Roy Armold, b. 1923
Roy Armold was born on 18 July 1923 in Maytown, PA, one of two
children. He attended local schools, graduating from East Donegal High School
in 1941. Roy worked during 1942 at an Army depot in nearby Marietta, then in
January 1943 entered the U.S. Army.
Following
basic training Roy moved through a number of training programs before being
assigned in early 1944 as a rifleman to Company F, 422nd Regiment,
106th Infantry Division, then stationed at Camp Atterbury, IN. The
division shipped to Europe in Fall 1944, and took up positions on the
Belgian-German border in early December. The German Ardennes Offensive,
launched in mid-December, encircled Roy’s unit, and on 19 December 1944 he was
taken as a POW.
Along with
many other captured Americans, Roy was transported by rail to Stalag IV-B, at
Mühlberg, located between Leipzig and Dresden. Having suffered frozen feet, Roy
was placed in the camp’s Lazarett (hospital). The Red Army’s western
advance in early 1945 forced the Germans to evacuate POWs, and the Lazarett
was moved several times, first to Leipzig, then to the city of Halle. Roy was
at a location in Halle when advancing American troops arrived in April.
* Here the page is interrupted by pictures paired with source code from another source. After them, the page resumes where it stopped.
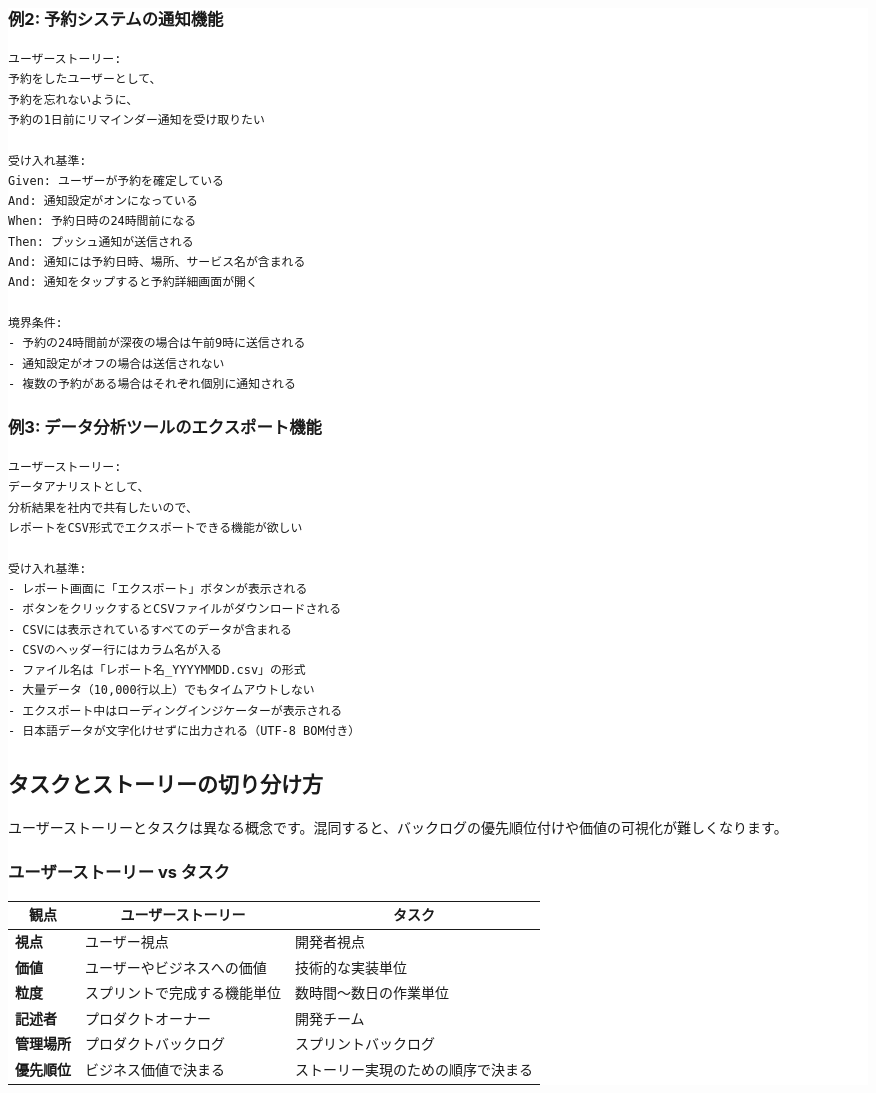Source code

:### 例2: 予約システムの通知機能

```
ユーザーストーリー:
予約をしたユーザーとして、
予約を忘れないように、
予約の1日前にリマインダー通知を受け取りたい

受け入れ基準:
Given: ユーザーが予約を確定している
And: 通知設定がオンになっている
When: 予約日時の24時間前になる
Then: プッシュ通知が送信される
And: 通知には予約日時、場所、サービス名が含まれる
And: 通知をタップすると予約詳細画面が開く

境界条件:
- 予約の24時間前が深夜の場合は午前9時に送信される
- 通知設定がオフの場合は送信されない
- 複数の予約がある場合はそれぞれ個別に通知される
```

### 例3: データ分析ツールのエクスポート機能

```
ユーザーストーリー:
データアナリストとして、
分析結果を社内で共有したいので、
レポートをCSV形式でエクスポートできる機能が欲しい

受け入れ基準:
- レポート画面に「エクスポート」ボタンが表示される
- ボタンをクリックするとCSVファイルがダウンロードされる
- CSVには表示されているすべてのデータが含まれる
- CSVのヘッダー行にはカラム名が入る
- ファイル名は「レポート名_YYYYMMDD.csv」の形式
- 大量データ（10,000行以上）でもタイムアウトしない
- エクスポート中はローディングインジケーターが表示される
- 日本語データが文字化けせずに出力される（UTF-8 BOM付き）
```

## タスクとストーリーの切り分け方

ユーザーストーリーとタスクは異なる概念です。混同すると、バックログの優先順位付けや価値の可視化が難しくなります。

### ユーザーストーリー vs タスク

| 観点 | ユーザーストーリー | タスク |
|------|------------------|--------|
| **視点** | ユーザー視点 | 開発者視点 |
| **価値** | ユーザーやビジネスへの価値 | 技術的な実装単位 |
| **粒度** | スプリントで完成する機能単位 | 数時間〜数日の作業単位 |
| **記述者** | プロダクトオーナー | 開発チーム |
| **管理場所** | プロダクトバックログ | スプリントバックログ |
| **優先順位** | ビジネス価値で決まる | ストーリー実現のための順序で決まる |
After
liberation he spent time at the central American POW repatriation facility in Le
Havre, France before returning to the USA. Roy was at Camp Buckner General
Hospital, NC, and a second medical facility in Valley Forge, PA, before being
discharged in October 1945 with the rank of PFC.
Again a
civilian, Roy used GI Bill benefits to obtain a degree from Elizabethtown
College; he then taught in the Donegal School District, in Lancaster County, PA,
for thirty years, retiring in 1985. Roy was married in 1948 (wife Mary), and
helped to raise a family of three boys. At the time of this interview (July
2003) Roy and Mary Armold lived in Mt Joy, PA.